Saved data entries
+++
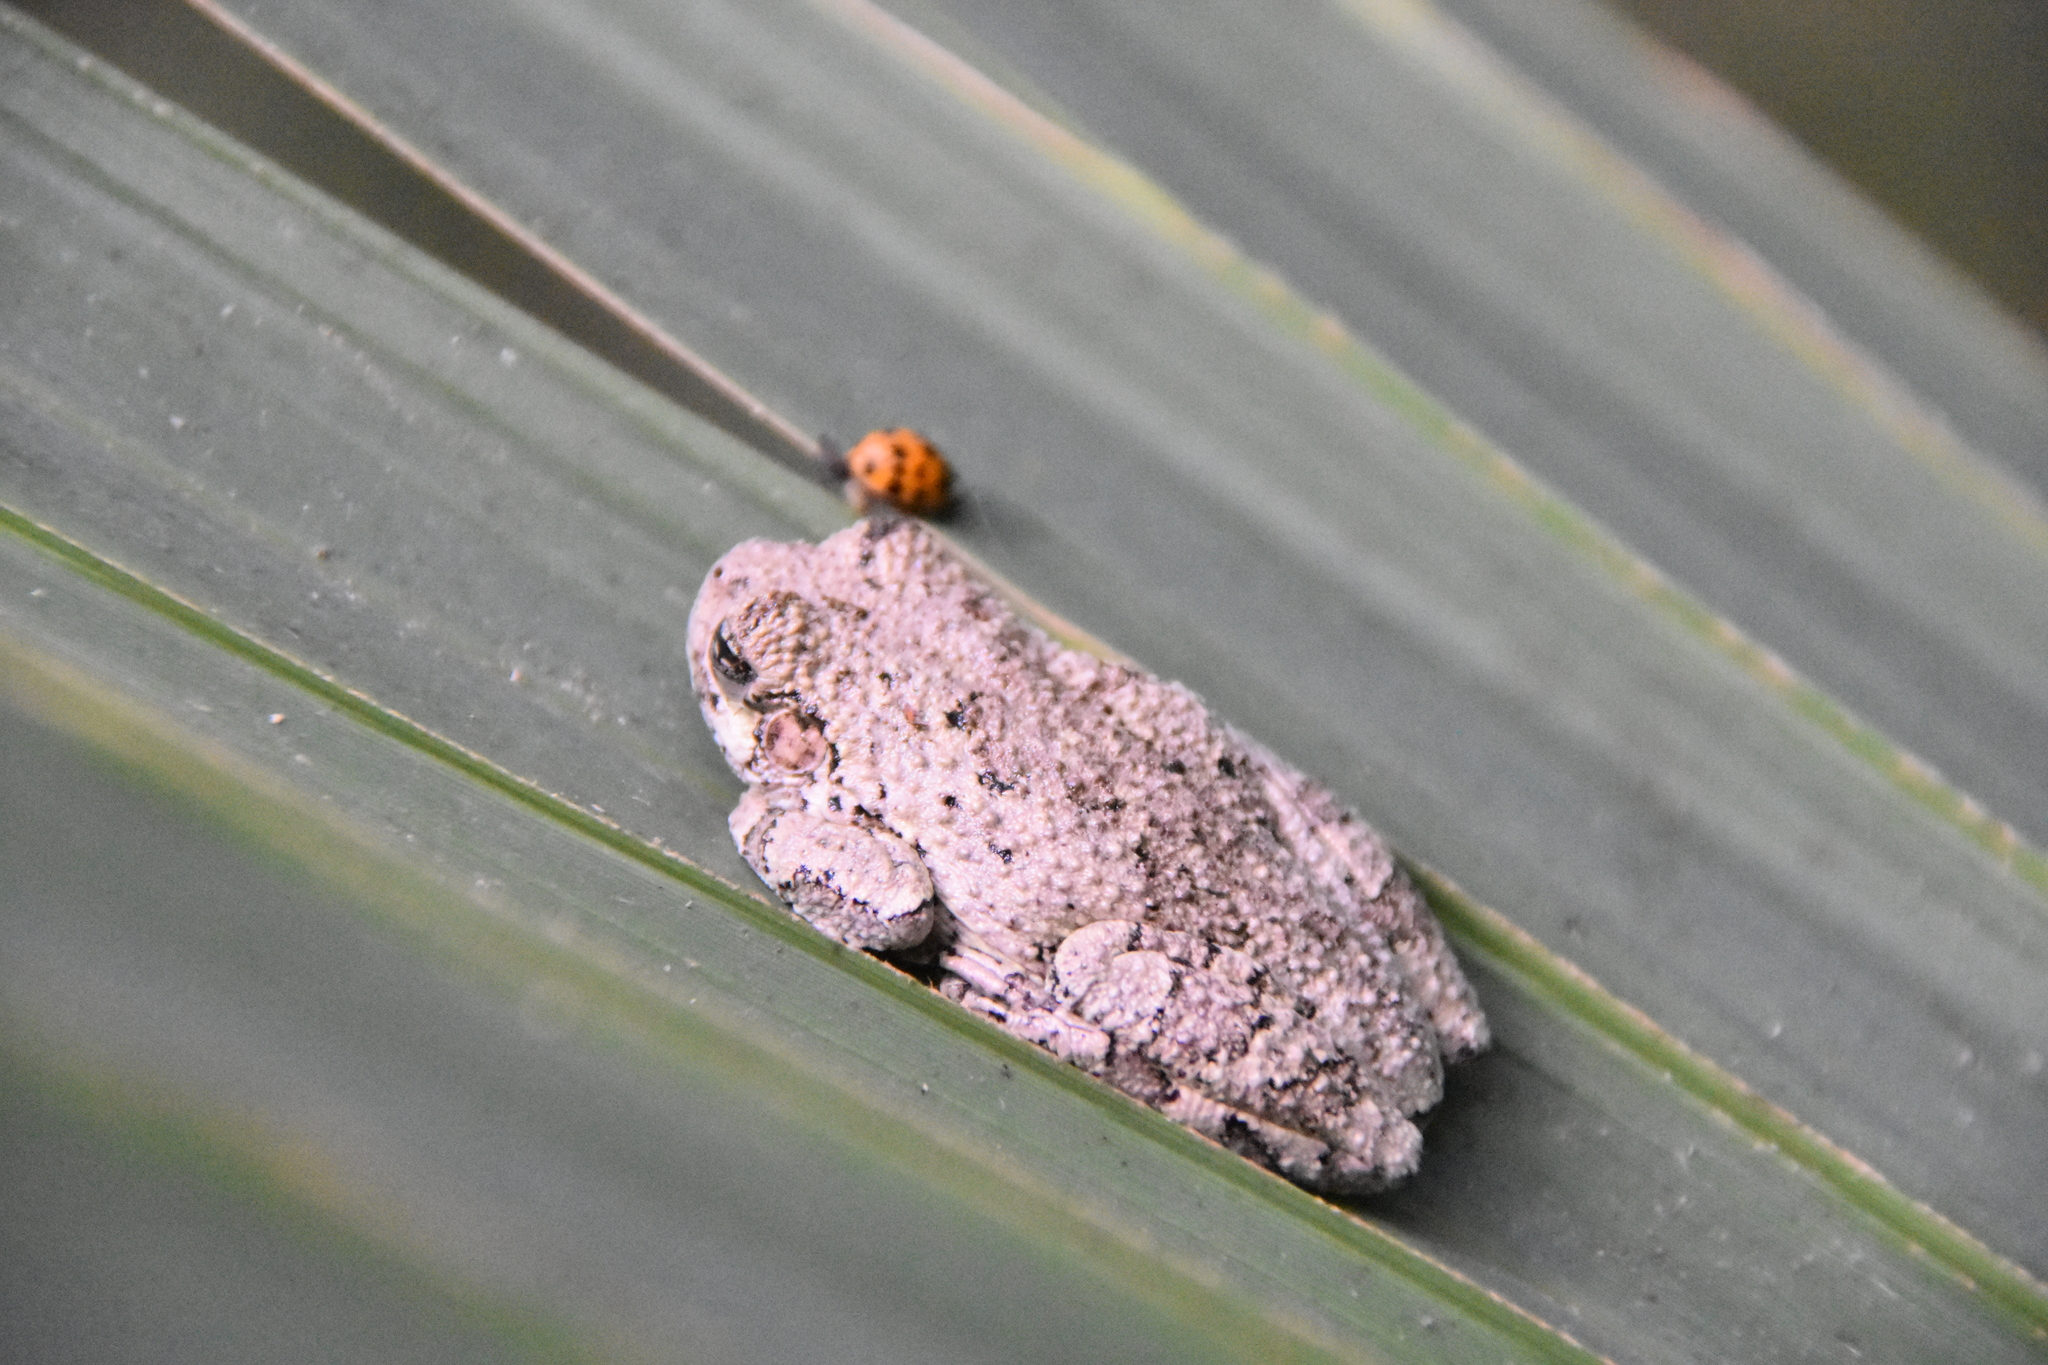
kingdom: Animalia
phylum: Chordata
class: Amphibia
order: Anura
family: Hylidae
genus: Dryophytes
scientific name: Dryophytes chrysoscelis
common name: Cope's gray treefrog
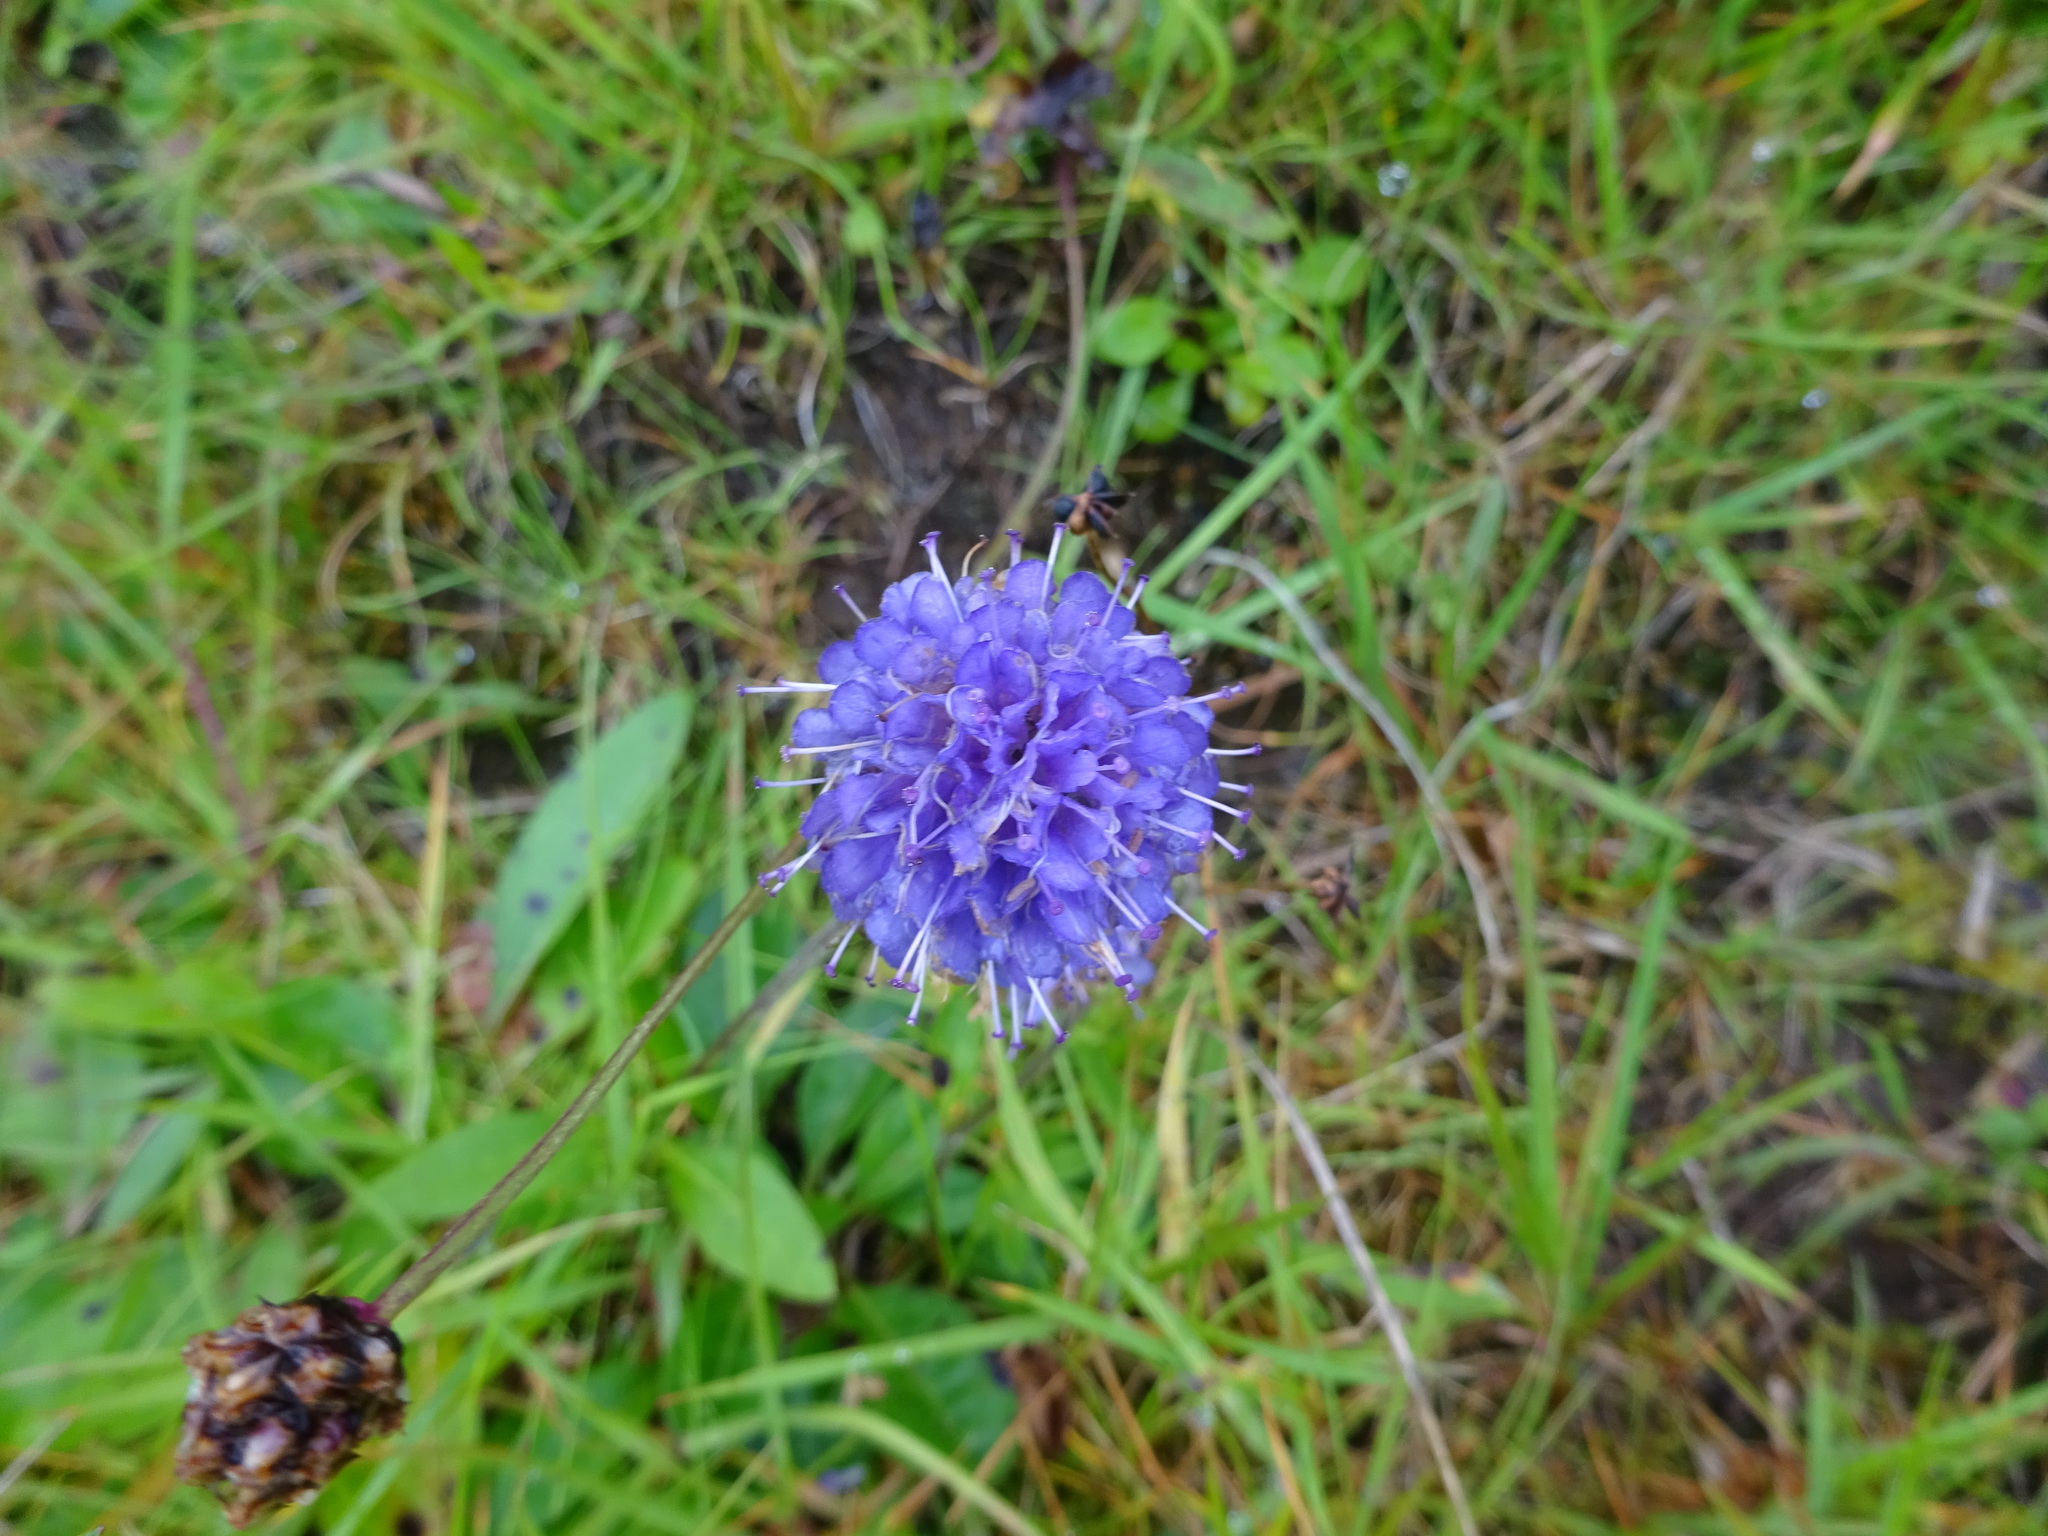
+++
TASK BRIEF
Could you copy the part of the records that opens with the line containing "class: Amphibia" and runs through the end of the records, keeping both ends and leaving out the pictures?

RESPONSE TO THIS TASK
class: Amphibia
order: Anura
family: Hylidae
genus: Dryophytes
scientific name: Dryophytes chrysoscelis
common name: Cope's gray treefrog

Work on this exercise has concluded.